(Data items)

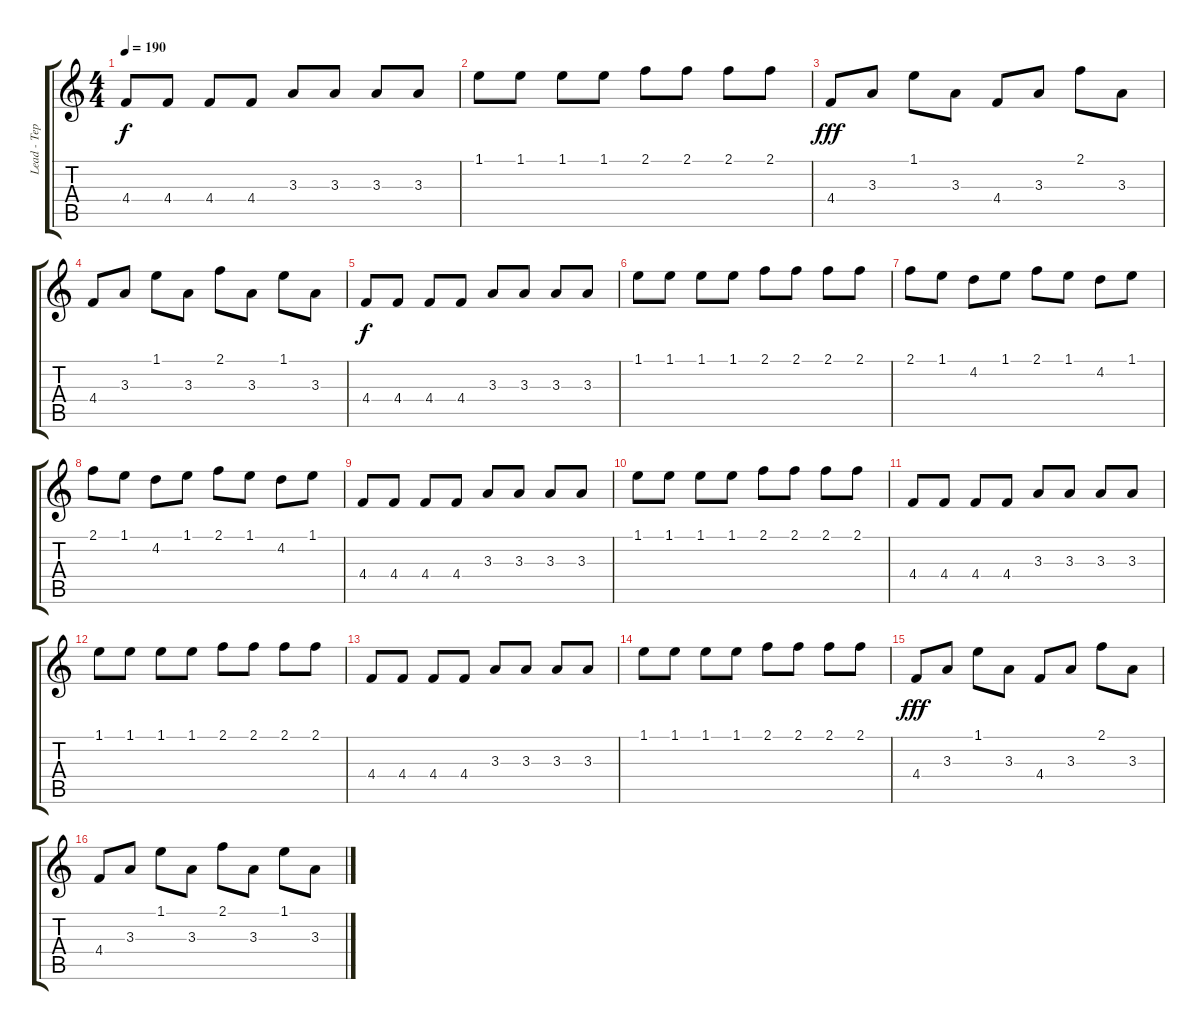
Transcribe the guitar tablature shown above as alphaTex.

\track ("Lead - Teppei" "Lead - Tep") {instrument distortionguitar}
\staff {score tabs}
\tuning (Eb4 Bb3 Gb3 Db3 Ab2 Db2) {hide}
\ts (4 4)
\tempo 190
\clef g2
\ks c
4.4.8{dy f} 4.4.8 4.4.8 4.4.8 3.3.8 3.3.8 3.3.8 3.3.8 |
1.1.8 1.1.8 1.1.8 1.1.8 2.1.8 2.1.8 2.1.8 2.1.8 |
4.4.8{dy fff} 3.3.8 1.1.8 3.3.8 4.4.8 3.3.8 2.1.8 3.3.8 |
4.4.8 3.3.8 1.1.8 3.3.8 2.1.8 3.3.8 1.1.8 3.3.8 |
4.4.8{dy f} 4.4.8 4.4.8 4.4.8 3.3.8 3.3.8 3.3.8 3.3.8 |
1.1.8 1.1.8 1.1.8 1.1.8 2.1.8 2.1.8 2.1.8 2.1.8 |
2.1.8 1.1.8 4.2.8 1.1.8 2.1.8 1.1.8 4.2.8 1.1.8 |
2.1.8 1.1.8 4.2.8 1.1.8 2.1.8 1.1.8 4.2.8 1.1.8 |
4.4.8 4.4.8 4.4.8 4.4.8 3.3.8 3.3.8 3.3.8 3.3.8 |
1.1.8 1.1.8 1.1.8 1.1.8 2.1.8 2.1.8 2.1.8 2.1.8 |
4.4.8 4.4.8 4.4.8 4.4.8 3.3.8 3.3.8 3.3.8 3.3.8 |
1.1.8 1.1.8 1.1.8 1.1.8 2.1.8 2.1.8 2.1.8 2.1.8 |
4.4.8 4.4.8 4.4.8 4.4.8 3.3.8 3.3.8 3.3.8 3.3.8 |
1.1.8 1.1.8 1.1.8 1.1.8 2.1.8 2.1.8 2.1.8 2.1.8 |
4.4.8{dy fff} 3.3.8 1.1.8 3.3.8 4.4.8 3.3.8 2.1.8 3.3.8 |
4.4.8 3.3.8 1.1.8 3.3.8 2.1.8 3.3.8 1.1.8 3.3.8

» Direction
Find each line in the listing above that contains the string "Transcribe", with case counting, and copy every such line in full.

» Answer to the task
Transcribe the guitar tablature shown above as alphaTex.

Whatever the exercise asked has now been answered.